Is this really seen as a bad thing? Is bourbon street really supposed to capitulate to terror and install ultra-securtity defenses like they expect a high-speed attack every year? How many years has it been since the last similar attack? Is the secret that it never happened before and probably won't again?
Basically mardi gras will tell them. if they have a normal amount of tourists then no its acceptable. If not then maybe they have to show a bit more concern around the possibility.
It's an area with extremely high pedestrian traffic and cars. Regardless of what just happened, traffic barriers are a really good idea. Accidents happen.
They put bollards in front of shopping malls and I doubt it's because they are trying to stop Blues Brothers re-enactors.
Even if people stop doing vehicular attacks (which they won't, see the Christmas market one in Germany and countless other ones globally), it's a good investment in safety to have a hard barrier between people and cars for normal 'accidents' as well.
You're intentionally misunderstanding the situation. Heavy duty bollards are expensive. They don't want to pay, because they don't give a fuck. And your observation on rarity is backwards. Copycat killers exist. It worked once, why not do it again, they will accurately think.
You're intentionally misunderstanding the situation. Heavy duty bollards are expensive.
Are we reading the same article?
The report outlined three different crash-rating standards for bollard systems. It concluded that the highest crash rating, which could withstand impacts from 15,000-pound vehicles traveling between 30 to 50 mph, was “not compatible” with the city’s needs to move the bollards every day.
“Specialized lifting equipment like a truck-mounted crane or heavy machinery would be necessary” to move such bollards daily, the report said.
They don't want to pay, because they don't give a fuck.
The funding comes from the state. The administration comes from the state. The last set the state funded in 2017 started failing within 6 months. That is why the replacement project was even happening.
It also took years for the state to fund the replacement.
There has historically been a lot of this type of tension between the state and the city. Despite the [mostly Democrat] city's tax dollars largely funding the rest of the [mostly Republican/other] state, the state loves to cause all sorts of problems for the city.
The bollards, for instance. The state administers the FQMD. The FQMD commissioned them in the first place.

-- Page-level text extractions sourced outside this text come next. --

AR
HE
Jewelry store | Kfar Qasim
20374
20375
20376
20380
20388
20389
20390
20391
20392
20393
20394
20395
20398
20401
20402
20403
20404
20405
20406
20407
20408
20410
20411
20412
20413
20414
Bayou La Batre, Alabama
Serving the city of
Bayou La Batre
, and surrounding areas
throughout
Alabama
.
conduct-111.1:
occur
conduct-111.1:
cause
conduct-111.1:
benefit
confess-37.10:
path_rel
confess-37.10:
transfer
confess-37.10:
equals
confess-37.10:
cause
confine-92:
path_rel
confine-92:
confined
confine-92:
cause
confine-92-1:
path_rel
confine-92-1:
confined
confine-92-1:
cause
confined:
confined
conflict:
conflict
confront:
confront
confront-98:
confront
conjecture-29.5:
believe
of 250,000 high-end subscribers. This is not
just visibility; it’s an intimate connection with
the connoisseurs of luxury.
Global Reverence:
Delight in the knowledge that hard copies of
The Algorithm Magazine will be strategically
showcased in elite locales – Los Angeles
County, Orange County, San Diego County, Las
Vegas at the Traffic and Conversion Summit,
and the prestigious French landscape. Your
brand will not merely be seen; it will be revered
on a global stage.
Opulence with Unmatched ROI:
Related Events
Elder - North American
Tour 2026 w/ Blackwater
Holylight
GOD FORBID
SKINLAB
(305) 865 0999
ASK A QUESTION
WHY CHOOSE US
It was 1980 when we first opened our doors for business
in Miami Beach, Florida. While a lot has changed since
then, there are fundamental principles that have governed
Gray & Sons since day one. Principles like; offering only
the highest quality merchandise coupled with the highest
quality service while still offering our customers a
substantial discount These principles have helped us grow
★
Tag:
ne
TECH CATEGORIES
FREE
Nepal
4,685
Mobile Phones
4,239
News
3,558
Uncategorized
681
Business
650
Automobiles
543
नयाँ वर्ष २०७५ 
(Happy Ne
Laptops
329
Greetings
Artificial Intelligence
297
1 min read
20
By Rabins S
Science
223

“We do not employ personnel that actually do work on a functional basis. We need to partner with the city, and we need a partner with other organizations like NOPD, like the sheriff’s department, like Troop Nola, to accomplish our objectives,” she said. “And so we’ve had discussions about all of these things over the years as it relates to public safety.”
Will the FQMD ensure that happens?
According to board meeting minutes reviewed by InvestigateTV, there were concerns about the bollard system itself — but also an ongoing staffing struggle over who was locking them into place each night.
In a Jan. 2019 report from the then-chair, state police and homeland security were not positioning and locking Quarter bollards despite requests to, and the city asked if the FQMD would consider taking on that responsibility.
This was met with concerns about liability, with one commissioner saying the bollards were “not a good system.”
Copycat killers exist. It worked once, why not do it again, they will accurately think.
Again, are we reading the same article?
The city currently has no bollards at Canal and Bourbon streets, where the attacker entered, but the roadway was blocked by an SUV police cruiser parked sideways on New Year’s.
Attack suspect Shamsud-Din Jabbar, a U.S. combat veteran from Texas, exploited another vulnerability in the city’s security planning: He squeezed his seven-foot-wide pickup onto an eight-foot-wide sidewalk between a drugstore wall and the police vehicle, stomping the accelerator and plowing through the crowd at about 3:15 a.m.
The police SUV blocking the street was more than sufficient as a replacement for the bollards. But the bollards (and the SUV) only block the street, not the sidewalk. Block the sidewalk too, and you run into ADA issues.